• DIRECTIONS: Count the lines in the rows below that contain the string "Total", treating uppercase and lowercase as different. Reply with the number only.

• DATA PROVIDED:
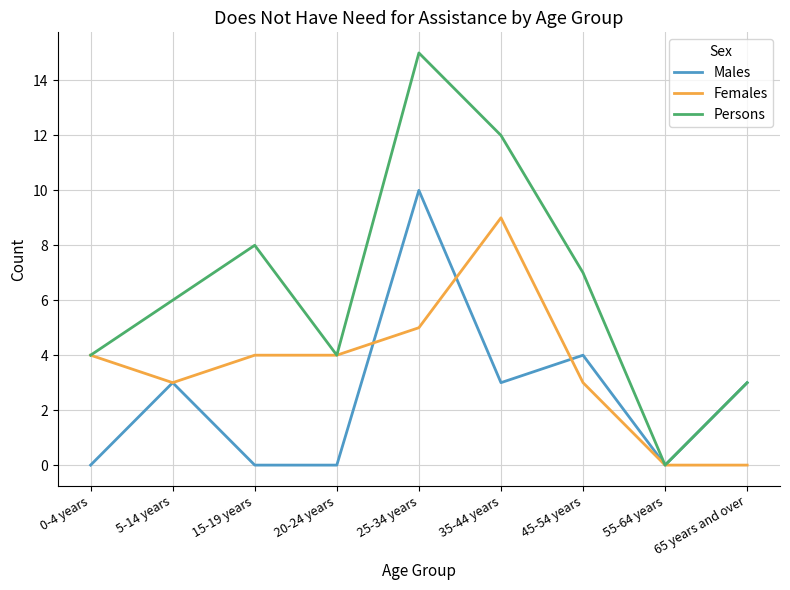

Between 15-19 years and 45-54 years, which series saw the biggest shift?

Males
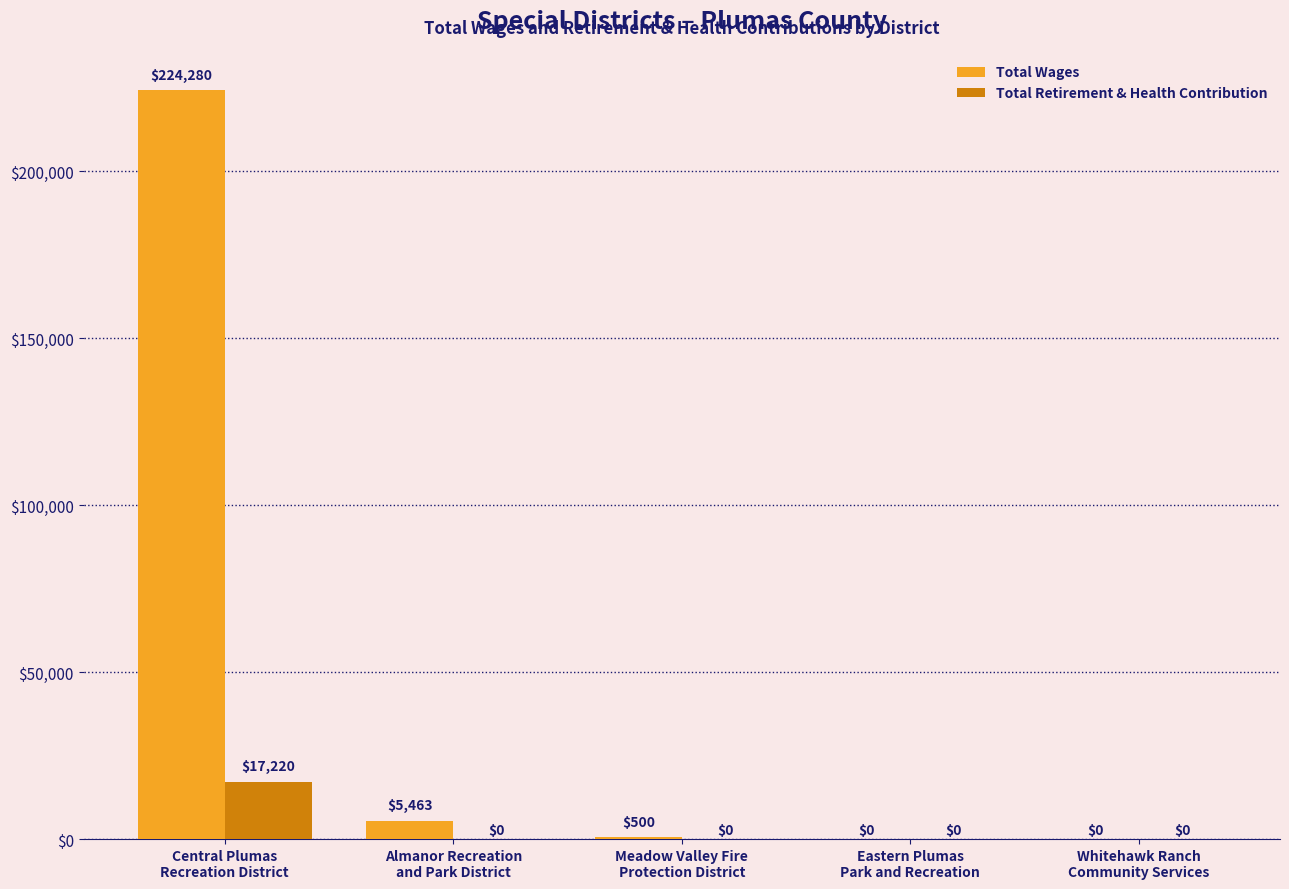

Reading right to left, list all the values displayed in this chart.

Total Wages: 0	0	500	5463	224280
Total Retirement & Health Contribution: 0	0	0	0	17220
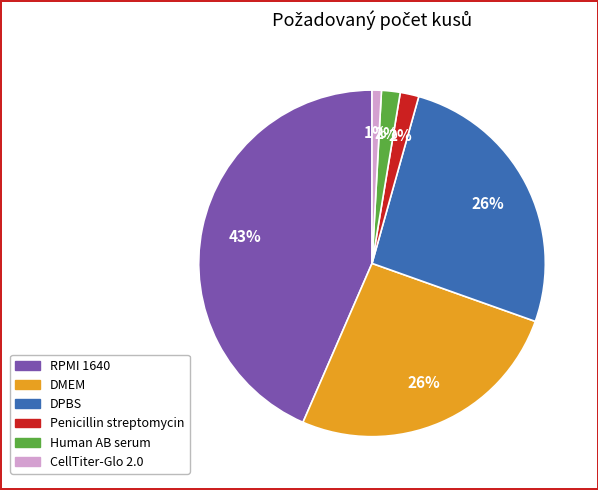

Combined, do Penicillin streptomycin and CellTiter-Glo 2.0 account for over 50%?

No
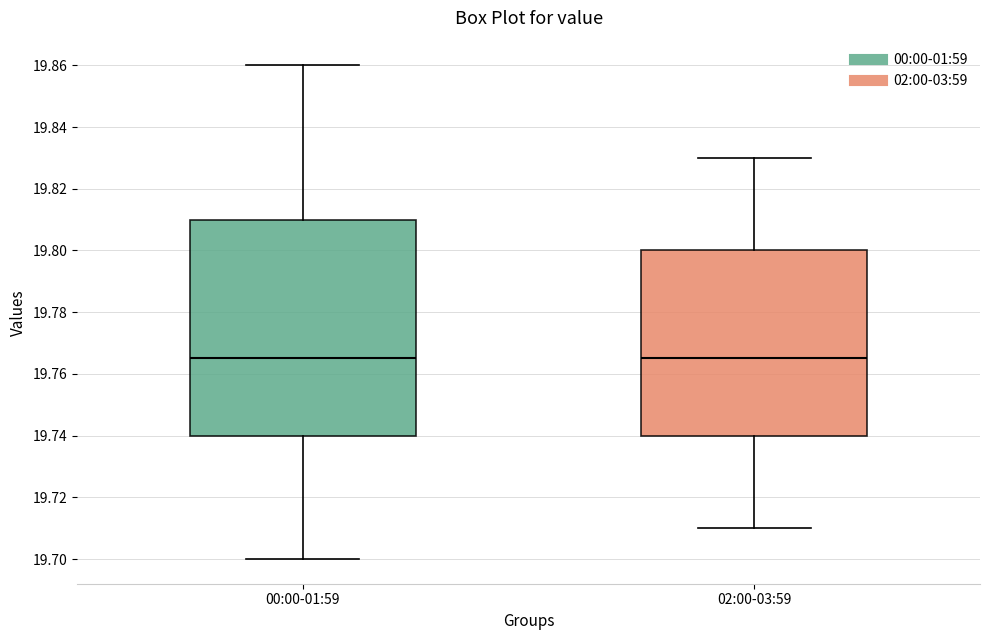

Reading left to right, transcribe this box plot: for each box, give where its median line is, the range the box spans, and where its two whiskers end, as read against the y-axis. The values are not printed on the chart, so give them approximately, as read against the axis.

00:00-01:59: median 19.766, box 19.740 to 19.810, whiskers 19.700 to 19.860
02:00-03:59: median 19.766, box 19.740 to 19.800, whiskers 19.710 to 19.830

• EXERCISE RESPONSE: 2